COLUMBUS, Ohio — It’s all fun and games until someone gets hurt.
It’s called the “Tripping Jump Challenge.” Parents probably have no clue what it’s about, but their children probably do.
Three people stand side-by-side. The person in the middle doesn’t know what’s about to happen. Thinking they’re taking a slo-mo video of jumping, the person in the middle jumps high only to have the person on the left and the right sweep their legs out from under them.
“What they did was mean, it was cruel and it was evil,” Journey Bonner said.
Bonner, 10, is a fifth-grader at Berwick Alternative. Last week, it happened to her.
She had no idea what the challenge was and only thought she was making a video with friends. The video shows the force of Journey’s head slamming against the concrete.
“This is a very, very serious prank that feels like an assault,” T’Marla Bonner said.
T’Marla is Journey’s mother.
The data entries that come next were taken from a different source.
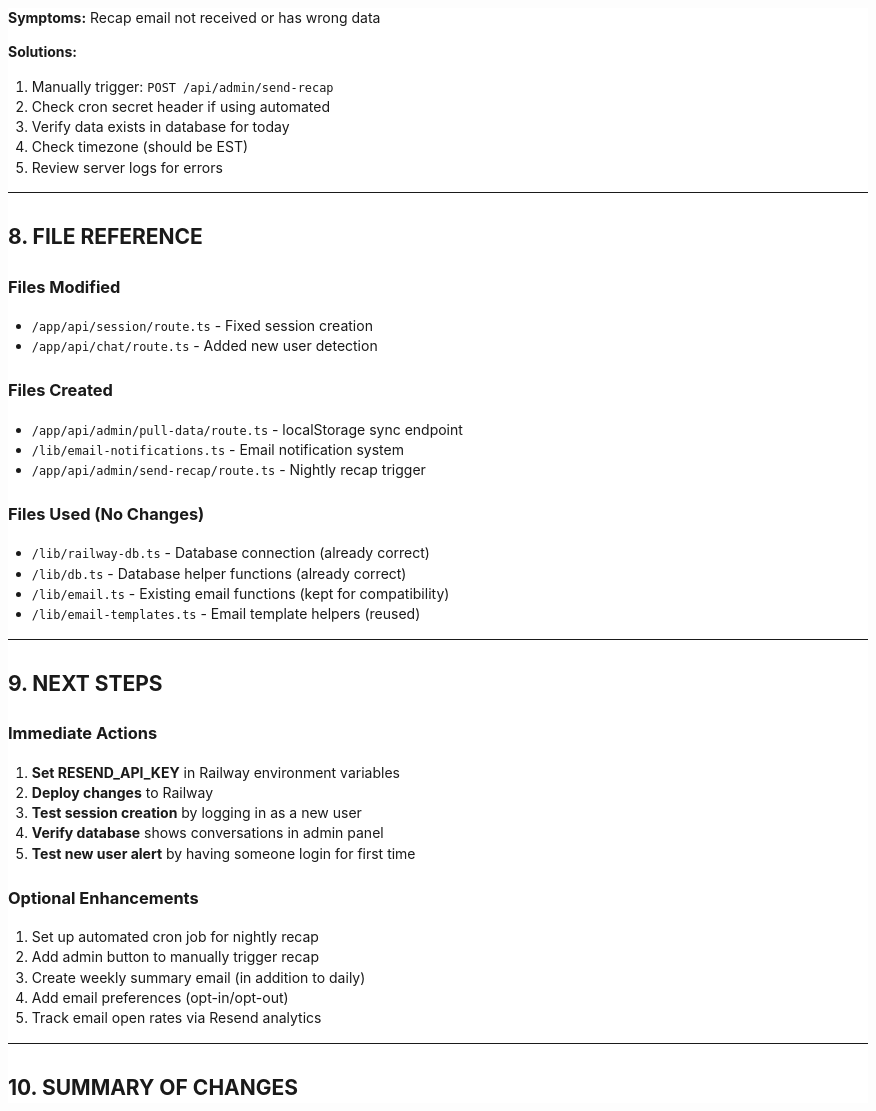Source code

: **Symptoms:** Recap email not received or has wrong data

**Solutions:**
1. Manually trigger: `POST /api/admin/send-recap`
2. Check cron secret header if using automated
3. Verify data exists in database for today
4. Check timezone (should be EST)
5. Review server logs for errors

---

## 8. FILE REFERENCE

### Files Modified
- `/app/api/session/route.ts` - Fixed session creation
- `/app/api/chat/route.ts` - Added new user detection

### Files Created
- `/app/api/admin/pull-data/route.ts` - localStorage sync endpoint
- `/lib/email-notifications.ts` - Email notification system
- `/app/api/admin/send-recap/route.ts` - Nightly recap trigger

### Files Used (No Changes)
- `/lib/railway-db.ts` - Database connection (already correct)
- `/lib/db.ts` - Database helper functions (already correct)
- `/lib/email.ts` - Existing email functions (kept for compatibility)
- `/lib/email-templates.ts` - Email template helpers (reused)

---

## 9. NEXT STEPS

### Immediate Actions
1. **Set RESEND_API_KEY** in Railway environment variables
2. **Deploy changes** to Railway
3. **Test session creation** by logging in as a new user
4. **Verify database** shows conversations in admin panel
5. **Test new user alert** by having someone login for first time

### Optional Enhancements
1. Set up automated cron job for nightly recap
2. Add admin button to manually trigger recap
3. Create weekly summary email (in addition to daily)
4. Add email preferences (opt-in/opt-out)
5. Track email open rates via Resend analytics

---

## 10. SUMMARY OF CHANGES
She says the school nurse called her saying Journey was hurt on the playground in a “tripping” incident and that she had a large, circular swelling on the back of her head.
“I instantly wanted to know what happened,” T’Marla said.
T’Marla says the principal stated if she wanted to press charges that the school would support it.
She didn’t understand until she saw the video.
“Then, when I seen the video, it just broke my heart,” she said.
A statement from Columbus City Schools says, in part, “it is unfortunate that any child is injured as a result of one of these social media challenges.”
It also says safety begins with students making smart choices and asks parents to help in reinforcing this message at home and, along with the dangers of social media challenges, talk to your children that it’s OK for students to say no to pressure from friends or peers.
The entire statement from Jacqueline Bryant reads:
“It is unfortunate that any child is injured as a result of one of these social media challenges. We want our young people to understand the seriousness of these social media challenges. Safety begins with each student making smart choices on the actions they take. The administrative team immediately addressed building-wide expectations with all students and staff. The appropriate disciplinary action has been taken. We need our parents to help in reinforcing this message at home and in talking with their young person about making the best decisions to keep themselves safe. They should emphasize the dangers of social media challenges. And that it’s OK to say no to pressure from friends or peers who put their safety at risk. We want all students to come to school ready to learn, and to think about the safety of themselves and everyone around them.”
“The school has a responsibility and I feel like they aren’t holding themselves to any accountability for this,” T’Marla said.
Six days later, Journey’s head is still swollen.
“I feel OK,” Journey said. “But, when you just touch it, it just hurts.”
Now, Journey says she feels unsafe at school and wants everyone to know this challenge is not all fun and games and people can, do and will get hurt.